Government scraps repeat tests on animals for drugs in use abroad

New Delhi: Repeat tests on animals for drugs which have already been approved by other countries will not be necessary from now on in India, the Centre has said with the move being hailed by animal rights bodies.

The Union Health Ministry has amended Schedule Y of the Drugs and Cosmetics Rules, 1945, which states that animals will be spared the cruel tests for new drug registrations where complete data from similar toxicity experiments already exists for drugs approved abroad.

"Where the data on animal toxicity... has been submitted and the same has been considered by the regulatory authority of the country which had earlier approved the drug, the animal toxicity studies shall not be required to be conducted in India except in cases where there are specific concerns recorded in writing," said a notification signed by the ministry's joint secretary, KL Sharma.

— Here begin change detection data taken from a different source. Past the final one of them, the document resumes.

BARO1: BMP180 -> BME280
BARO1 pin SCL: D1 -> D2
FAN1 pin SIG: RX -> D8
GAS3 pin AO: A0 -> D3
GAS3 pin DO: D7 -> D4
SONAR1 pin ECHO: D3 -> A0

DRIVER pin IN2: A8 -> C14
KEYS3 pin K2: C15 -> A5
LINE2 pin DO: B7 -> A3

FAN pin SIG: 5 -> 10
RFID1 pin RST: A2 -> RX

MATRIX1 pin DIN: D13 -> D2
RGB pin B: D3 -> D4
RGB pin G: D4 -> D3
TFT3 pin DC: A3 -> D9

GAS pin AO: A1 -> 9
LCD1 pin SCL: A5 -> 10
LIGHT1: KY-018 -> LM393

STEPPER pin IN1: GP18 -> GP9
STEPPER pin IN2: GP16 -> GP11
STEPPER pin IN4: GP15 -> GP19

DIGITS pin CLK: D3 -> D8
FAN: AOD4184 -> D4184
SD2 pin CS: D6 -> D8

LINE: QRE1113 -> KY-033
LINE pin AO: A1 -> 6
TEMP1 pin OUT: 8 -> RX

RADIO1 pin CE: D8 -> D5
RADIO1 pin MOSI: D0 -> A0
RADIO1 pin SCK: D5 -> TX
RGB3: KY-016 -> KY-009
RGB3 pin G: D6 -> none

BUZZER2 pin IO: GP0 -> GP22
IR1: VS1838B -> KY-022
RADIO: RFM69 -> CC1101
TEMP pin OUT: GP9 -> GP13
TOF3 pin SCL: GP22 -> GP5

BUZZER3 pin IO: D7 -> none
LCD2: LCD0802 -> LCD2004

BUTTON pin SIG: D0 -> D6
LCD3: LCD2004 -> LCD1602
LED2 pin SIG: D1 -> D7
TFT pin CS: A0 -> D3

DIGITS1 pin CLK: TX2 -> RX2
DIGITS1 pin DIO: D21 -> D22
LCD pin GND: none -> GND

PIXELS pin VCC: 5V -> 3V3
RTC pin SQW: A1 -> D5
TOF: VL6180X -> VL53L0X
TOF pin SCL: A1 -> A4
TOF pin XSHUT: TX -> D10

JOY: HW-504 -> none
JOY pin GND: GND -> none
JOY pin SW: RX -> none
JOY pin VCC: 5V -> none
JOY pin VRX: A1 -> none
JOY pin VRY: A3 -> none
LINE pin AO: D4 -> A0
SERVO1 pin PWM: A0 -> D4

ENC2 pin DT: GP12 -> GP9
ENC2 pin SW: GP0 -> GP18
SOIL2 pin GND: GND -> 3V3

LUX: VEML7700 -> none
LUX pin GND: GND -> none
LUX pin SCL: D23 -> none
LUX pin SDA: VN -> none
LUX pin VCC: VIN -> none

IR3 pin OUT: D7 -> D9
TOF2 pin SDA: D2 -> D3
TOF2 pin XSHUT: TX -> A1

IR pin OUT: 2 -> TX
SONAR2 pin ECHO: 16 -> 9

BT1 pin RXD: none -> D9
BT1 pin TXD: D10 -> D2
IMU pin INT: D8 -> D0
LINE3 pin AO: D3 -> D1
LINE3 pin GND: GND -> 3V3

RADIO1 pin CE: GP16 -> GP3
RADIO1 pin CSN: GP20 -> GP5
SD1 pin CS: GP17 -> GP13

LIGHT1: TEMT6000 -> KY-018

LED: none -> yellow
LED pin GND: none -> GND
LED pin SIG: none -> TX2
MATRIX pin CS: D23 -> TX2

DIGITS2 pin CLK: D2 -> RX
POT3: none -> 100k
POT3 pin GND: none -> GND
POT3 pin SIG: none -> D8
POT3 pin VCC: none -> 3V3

The amendments follow repeated appeals by People for the Ethical Treatment of Animals (PETA) India and Union minister Maneka Gandhi, a well-known animal rights activist.

Explaining the amendment, a senior PETA official said if a particular drug, which is being introduced in India, has been approved in a particular country after tests on animals, then conducting such tests again for the same drug here will not be required. The notification says that no permission will be required to conduct clinical trial intended for academic purposes in respect of approved drug formulation for "any new indication or new route of administration or new dose or new dosage form where the trial is approved by the Ethics Committee and subject to the provisions of sub-rule 5, the data generated is not intended for submission to licensing authority".

According to PETA India Research Associate Dipti Kapoor, "by banning redundant and painful tests on animals, the Indian government will spare the lives of potentially hundreds of thousands of animals in repeat experiments each year". Humane Society International also hailed the move.